Goście Jacka Żakowskiego w godzinie komentatorów w Poranku Radia TOK FM mówili o sposobie obrony Donalda Tuska przed aferą podsłuchową, zwłaszcza w kontekście wniosku o wotum nieufności.
- Premier rozegrał to szalenie sprawnie, czemu sprzyja jego własna sprawność i absolutna impotencja oponentów - mówił Tomasz Lis, redaktor naczelny "Newsweeka". Zwrócił uwagę, że na mównicy zabrakło prezesa PiS, Jarosława Kaczyńskiego, którego zastąpił poseł Krzysztof Szczerski.
- Polska przechodzi przez moment próby. To jest czas, w którym zło trzeba nazwać złem. To jest czas, gdy trzeba wskazać tych, którzy działają na szkodę Rzeczpospolitej. To jest czas na dymisję rządu Donalda Tuska - mówił w Sejmie Szczerski . - Zamieniacie Polskę w kupę kamieni, czyli w gruzowisko. Jesteście jak obcy, który przyssał się do Polski i żyje jej kosztem. Nie mamy dla was współczucia, bo gardzicie Polakami. Nie znosicie Polaków i Polski, nie znosicie jej, nie znacie naszej wartości. Jesteście tutaj obcy! - grzmiał polityk.
- Jego wystąpienie to miał być Katon w połączeniu z księdzem Skargą, a wyszły łańcuchy tautologii, parapojęcia jak cepy i generalny kabaret - skwitował Lis. - Zdziwiłem się, jak ktoś powiedział, że on jest profesorem, ale jak pani Pawłowicz ma tytuł profesorski, to jest naturalne - dodał.

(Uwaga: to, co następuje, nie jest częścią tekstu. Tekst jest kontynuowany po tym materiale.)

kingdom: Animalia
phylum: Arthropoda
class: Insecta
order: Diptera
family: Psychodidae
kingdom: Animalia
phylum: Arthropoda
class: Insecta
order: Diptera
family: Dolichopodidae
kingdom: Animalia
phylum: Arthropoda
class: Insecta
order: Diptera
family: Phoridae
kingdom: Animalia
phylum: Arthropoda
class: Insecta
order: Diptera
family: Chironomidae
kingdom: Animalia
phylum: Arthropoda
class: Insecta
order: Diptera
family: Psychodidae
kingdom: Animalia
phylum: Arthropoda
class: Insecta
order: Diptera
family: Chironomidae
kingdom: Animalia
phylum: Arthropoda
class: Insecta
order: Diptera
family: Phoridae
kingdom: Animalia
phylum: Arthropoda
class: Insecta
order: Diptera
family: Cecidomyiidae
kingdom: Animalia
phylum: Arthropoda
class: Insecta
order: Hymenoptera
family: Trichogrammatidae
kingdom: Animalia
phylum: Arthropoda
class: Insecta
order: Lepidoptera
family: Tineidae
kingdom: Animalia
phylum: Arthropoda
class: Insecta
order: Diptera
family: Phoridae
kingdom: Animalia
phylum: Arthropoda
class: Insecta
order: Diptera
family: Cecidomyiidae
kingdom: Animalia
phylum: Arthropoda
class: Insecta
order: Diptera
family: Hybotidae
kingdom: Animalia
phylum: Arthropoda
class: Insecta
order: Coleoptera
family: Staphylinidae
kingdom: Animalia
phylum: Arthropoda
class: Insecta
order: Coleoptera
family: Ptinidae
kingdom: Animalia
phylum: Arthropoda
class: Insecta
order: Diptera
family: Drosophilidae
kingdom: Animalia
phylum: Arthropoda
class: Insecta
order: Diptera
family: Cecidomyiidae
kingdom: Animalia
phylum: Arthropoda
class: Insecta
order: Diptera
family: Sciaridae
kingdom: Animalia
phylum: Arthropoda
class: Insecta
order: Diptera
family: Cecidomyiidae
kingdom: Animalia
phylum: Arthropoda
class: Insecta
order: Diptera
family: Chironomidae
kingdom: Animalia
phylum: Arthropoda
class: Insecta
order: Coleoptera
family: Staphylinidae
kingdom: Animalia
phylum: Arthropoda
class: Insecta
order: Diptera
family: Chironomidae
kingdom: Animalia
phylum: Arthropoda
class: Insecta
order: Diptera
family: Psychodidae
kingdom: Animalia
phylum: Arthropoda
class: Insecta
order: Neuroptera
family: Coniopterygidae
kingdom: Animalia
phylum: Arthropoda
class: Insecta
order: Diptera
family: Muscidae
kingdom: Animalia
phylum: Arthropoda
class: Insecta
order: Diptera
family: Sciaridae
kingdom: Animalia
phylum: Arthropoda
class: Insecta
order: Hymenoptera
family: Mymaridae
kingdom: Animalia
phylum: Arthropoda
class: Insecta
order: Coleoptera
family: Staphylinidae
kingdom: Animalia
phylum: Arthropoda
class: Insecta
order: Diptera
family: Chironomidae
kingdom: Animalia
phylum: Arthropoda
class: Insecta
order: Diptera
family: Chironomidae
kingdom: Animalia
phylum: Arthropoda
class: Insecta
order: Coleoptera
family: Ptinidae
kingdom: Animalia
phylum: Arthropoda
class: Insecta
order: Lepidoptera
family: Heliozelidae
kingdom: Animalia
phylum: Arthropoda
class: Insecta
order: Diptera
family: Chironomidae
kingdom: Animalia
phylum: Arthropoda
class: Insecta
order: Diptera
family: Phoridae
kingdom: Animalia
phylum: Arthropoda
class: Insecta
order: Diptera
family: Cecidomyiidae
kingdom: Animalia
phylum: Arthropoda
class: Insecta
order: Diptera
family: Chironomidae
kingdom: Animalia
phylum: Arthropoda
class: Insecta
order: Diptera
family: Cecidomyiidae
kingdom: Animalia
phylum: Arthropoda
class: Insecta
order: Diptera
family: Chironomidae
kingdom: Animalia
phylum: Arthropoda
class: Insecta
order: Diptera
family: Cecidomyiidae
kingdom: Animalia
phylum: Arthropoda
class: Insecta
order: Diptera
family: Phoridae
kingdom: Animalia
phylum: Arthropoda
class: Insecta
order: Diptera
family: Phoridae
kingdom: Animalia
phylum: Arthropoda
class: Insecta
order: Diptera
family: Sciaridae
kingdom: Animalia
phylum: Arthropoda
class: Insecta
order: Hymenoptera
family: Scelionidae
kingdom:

- Autokompromitacja opozycji, zwłaszcza PiS, ma swoją kontynuację - zauważył Wiesław Władyka z "Polityki". - Dziś będzie zgłoszone konstruktywne wotum nieufności z prof. Glińskim jako kandydatem na premiera. - To akurat porządny profesor, tylko kiepski polityk - wtrącił Żakowski. - On nie może się zorientować, że jest coraz bardziej śmieszny. Trudno, PiS chce go ostatecznie upokorzyć wiadomym z góry wynikiem głosowania - stwierdził Władyka.
Publicysta dodał, że warto zwrócić też uwagę na położenie Donalda Tuska, które po aferze podsłuchowej jest bardzo trudne. - Całe jego zaplecze się moralnie rozsypało. On jest jedynym człowiekiem, który może jeszcze uratować sytuację. Ciągnie wszystko do góry...
- Jest takim balonem na własną partią - wtrącił Żakowski. - I jego odległość od niej jeszcze się powiększyła przez tę aferę - zaznaczył Władyka.